Visualization to Achieve Your Dreams

September 26, 2013

th-1Visualization is recognized as a powerful tool that has the potential to help you achieve your aspirations and goals. It is the process of imagining events or objects in your mind’s eye with the faithful belief that what you are seeing is actually becoming your desired reality. Some people dabble with the process despite an underlying doubt of its efficacy, in some measure wondering if it’s all just a bunch of superstitious nonsense. Whereas, others passionately practice visualization with an absolute conviction that doing so will enhance their futures, and assist in materializing their dreams. So does it work?

Jim Carrey once told Oprah Winfrey during an interview that as a struggling actor he would use visualization techniques to acquire work. He also said he visualized a $10,000,000 paycheck being given to him for “Acting services rendered.” Three years later, he indeed received a check for his work in Dumb and Dumber…in the amount of $10,000,000. But he doesn’t regard the practice as magic. Carrey said, “I would visualize things coming to me. It would just make me feel better. Visualization works if you work hard. That’s the thing. You can’t just visualize and go eat a sandwich.”
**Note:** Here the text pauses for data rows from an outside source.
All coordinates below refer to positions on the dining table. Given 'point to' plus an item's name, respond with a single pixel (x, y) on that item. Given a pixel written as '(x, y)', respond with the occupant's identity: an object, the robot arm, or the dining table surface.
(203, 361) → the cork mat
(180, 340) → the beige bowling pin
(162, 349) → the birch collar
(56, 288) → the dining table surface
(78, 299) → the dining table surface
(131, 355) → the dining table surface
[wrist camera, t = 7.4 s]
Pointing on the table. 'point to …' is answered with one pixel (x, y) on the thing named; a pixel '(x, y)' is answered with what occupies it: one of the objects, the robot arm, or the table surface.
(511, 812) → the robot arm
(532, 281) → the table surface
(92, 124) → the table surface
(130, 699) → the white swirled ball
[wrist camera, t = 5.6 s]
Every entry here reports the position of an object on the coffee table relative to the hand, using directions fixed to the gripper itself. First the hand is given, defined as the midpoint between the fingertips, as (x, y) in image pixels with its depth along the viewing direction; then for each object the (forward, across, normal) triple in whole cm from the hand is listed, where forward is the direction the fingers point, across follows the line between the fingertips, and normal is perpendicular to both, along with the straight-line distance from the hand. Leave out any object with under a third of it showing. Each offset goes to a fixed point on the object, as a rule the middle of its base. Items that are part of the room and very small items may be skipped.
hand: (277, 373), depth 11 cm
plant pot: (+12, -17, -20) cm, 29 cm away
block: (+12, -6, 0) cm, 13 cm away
Superstar Arnold Schwarzenegger shares similar convictions. He used visualization techniques to fulfill his aspirations of becoming a body builder, imagining he would win the title of Mr. Universe, and following up by behaving as if he had already won it. He indeed manifested his vision, taking the Mr. Universe title just a few years later. As for his fellow gym mates who would say, “I want to train because I think that if I get muscular enough, maybe I can enter a body building competition,” Arnold says, “You can detect right away those that are going to be shaky, and that will fall behind, and those that are very hungry, and that hunger you will have to develop. You gotta create a goal for yourself whatever that may be, a short-term goal and a long-term goal, and you gotta go after that. And if you don’t see it, and if you don’t believe it, who else will? The body is very important, but the mind is more important than the body….So you gotta go to the gym and feel like every rep that you do is getting you one step closer to that goal to make that vision that you have turn into reality.” 
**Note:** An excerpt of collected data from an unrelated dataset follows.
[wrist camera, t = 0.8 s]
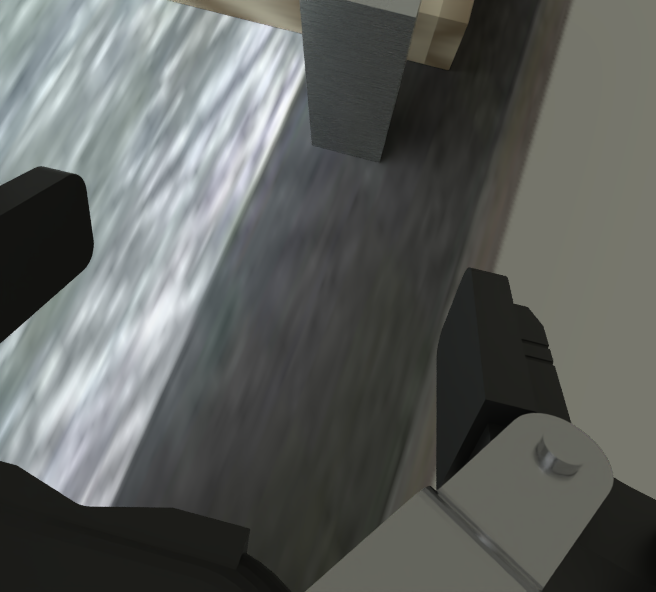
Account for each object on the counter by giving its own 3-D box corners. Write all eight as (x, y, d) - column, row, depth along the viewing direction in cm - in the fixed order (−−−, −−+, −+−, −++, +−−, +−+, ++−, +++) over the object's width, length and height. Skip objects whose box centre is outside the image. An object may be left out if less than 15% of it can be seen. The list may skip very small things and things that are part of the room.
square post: (311, 145, 28) (298, -12, 16) (330, 82, 29) (330, -115, 17) (379, 162, 28) (415, 17, 16) (396, 98, 28) (444, -88, 17)
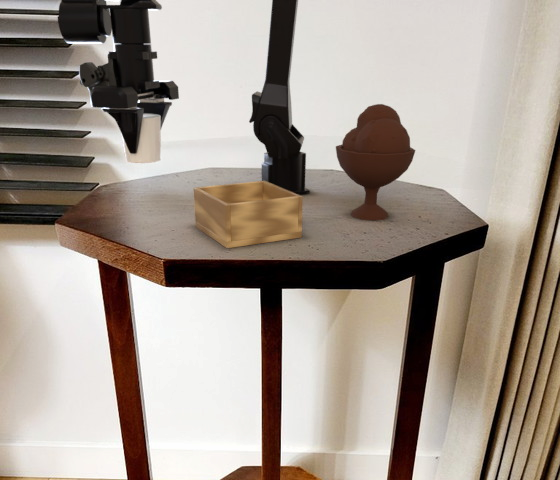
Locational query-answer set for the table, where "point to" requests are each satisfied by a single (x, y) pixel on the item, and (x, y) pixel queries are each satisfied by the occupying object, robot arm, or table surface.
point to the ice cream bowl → (375, 156)
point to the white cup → (147, 141)
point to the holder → (248, 213)
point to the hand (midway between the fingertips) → (142, 150)
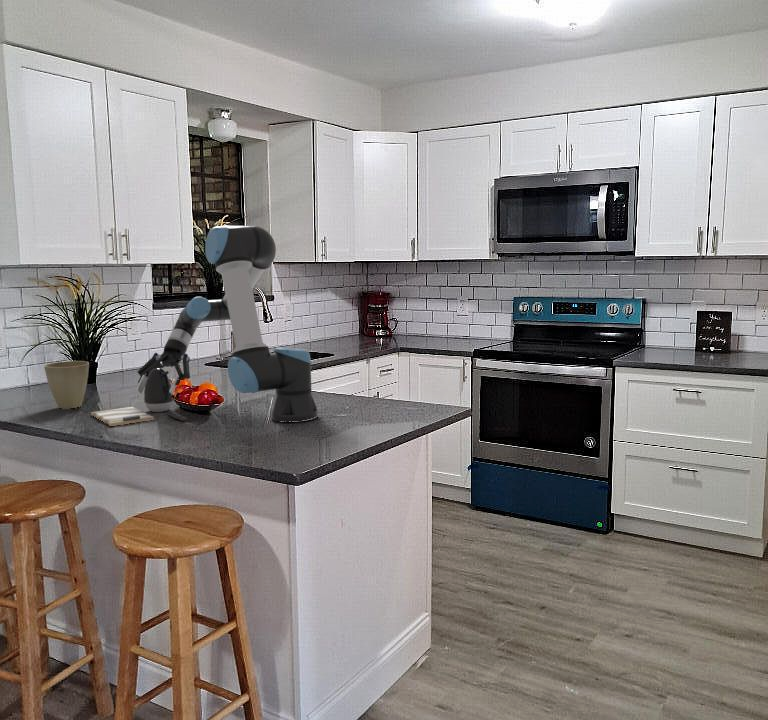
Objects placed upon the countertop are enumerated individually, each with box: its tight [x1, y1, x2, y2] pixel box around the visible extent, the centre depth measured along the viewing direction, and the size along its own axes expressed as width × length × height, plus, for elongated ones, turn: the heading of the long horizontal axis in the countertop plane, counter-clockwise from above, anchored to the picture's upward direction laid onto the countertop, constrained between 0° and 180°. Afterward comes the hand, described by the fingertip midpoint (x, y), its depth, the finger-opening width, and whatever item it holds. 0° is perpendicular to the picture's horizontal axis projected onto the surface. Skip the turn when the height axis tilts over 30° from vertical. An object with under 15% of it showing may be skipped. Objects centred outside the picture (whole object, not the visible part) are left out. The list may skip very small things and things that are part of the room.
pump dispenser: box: [143, 368, 175, 413], centre depth 258 cm, size 10×10×15 cm
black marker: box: [167, 410, 187, 422], centre depth 246 cm, size 14×2×2 cm, turn 36°
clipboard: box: [90, 406, 155, 427], centre depth 249 cm, size 22×14×2 cm, turn 36°
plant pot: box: [43, 360, 90, 410], centre depth 267 cm, size 15×15×16 cm
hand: (154, 393), depth 256 cm, fingers open, 13 cm apart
Next, Arnold applied the same mental technique to his goal of becoming an actor. “So now you apply that principle into acting….Let’s visualize what am I shooting for. Okay, I want to be another Clint Eastwood. So that’s what I’m going after. And that same principle works. Even though there are so many people around that would say you will never make it because you have an accent, because your body is too big, and your name is Schwarzschnitzel or whatever–you know, who can pronounce that? But you know it doesn’t matter if anybody else knows, if anybody else believes in it. But all that matters is that you know. And you know that that principle–visualizing yourself as a star–will work and all you have to do now is go towards that vision.” For Arnold, the practical work included going to acting class everyday as well as working on his accent.
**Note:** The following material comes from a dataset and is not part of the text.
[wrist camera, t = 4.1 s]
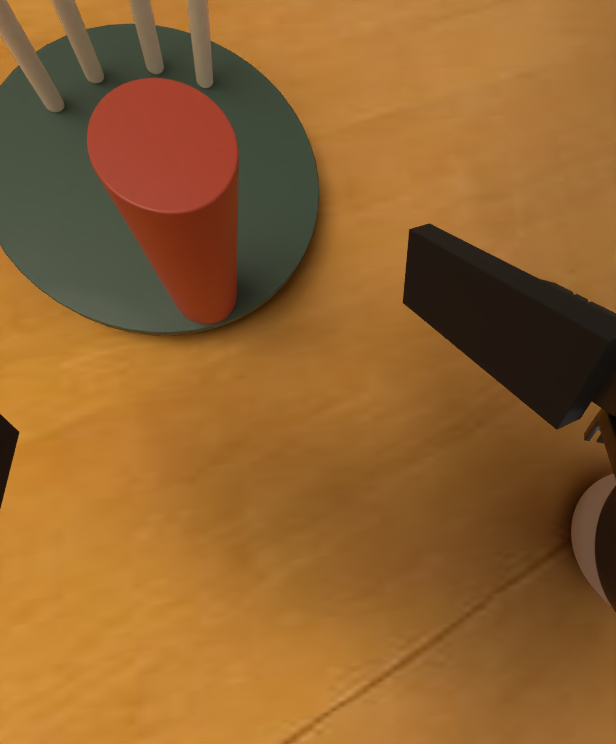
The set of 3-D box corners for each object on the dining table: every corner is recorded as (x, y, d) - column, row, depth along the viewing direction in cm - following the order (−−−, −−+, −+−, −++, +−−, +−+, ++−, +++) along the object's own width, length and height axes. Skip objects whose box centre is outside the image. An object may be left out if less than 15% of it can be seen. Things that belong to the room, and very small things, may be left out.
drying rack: (-51, 73, 19) (-606, -568, 6) (258, 32, 22) (288, -427, 10) (56, 380, 19) (-304, 333, 6) (352, 288, 22) (500, 141, 10)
Research has shown that creative visualization is most powerful when it’s not pure fantasy, but rather when it focuses on seeing yourself putting in the proper work to achieve your success. Expecting success as a result of persistent effort, and addressing real obstacles, can motivate you to keep moving forward; whereas, putting hope into unfounded fantasy can actually prevent the necessary work from being accomplished. So, while an Olympian swimmer might benefit from envisioning him or herself swimming past the other competitors and tagging the wall first, an amateur swimmer would do well to focus on the fundamentals of each swim stroke. Keeping your visions at your level will help you establish positive behaviors that have a better chance of becoming habits. Positive habits help you overcome many challenges by allowing yourself to make several attempts to get it right.

So, aspiring actors–or I should say wildly successful and highly revered actors who are living the dream–what do you think about visualization? Do you believe these actors’ devotion to the power of mental pictures was actually vital to achieving their goals? And do you make a point to practice creative visualization yourself?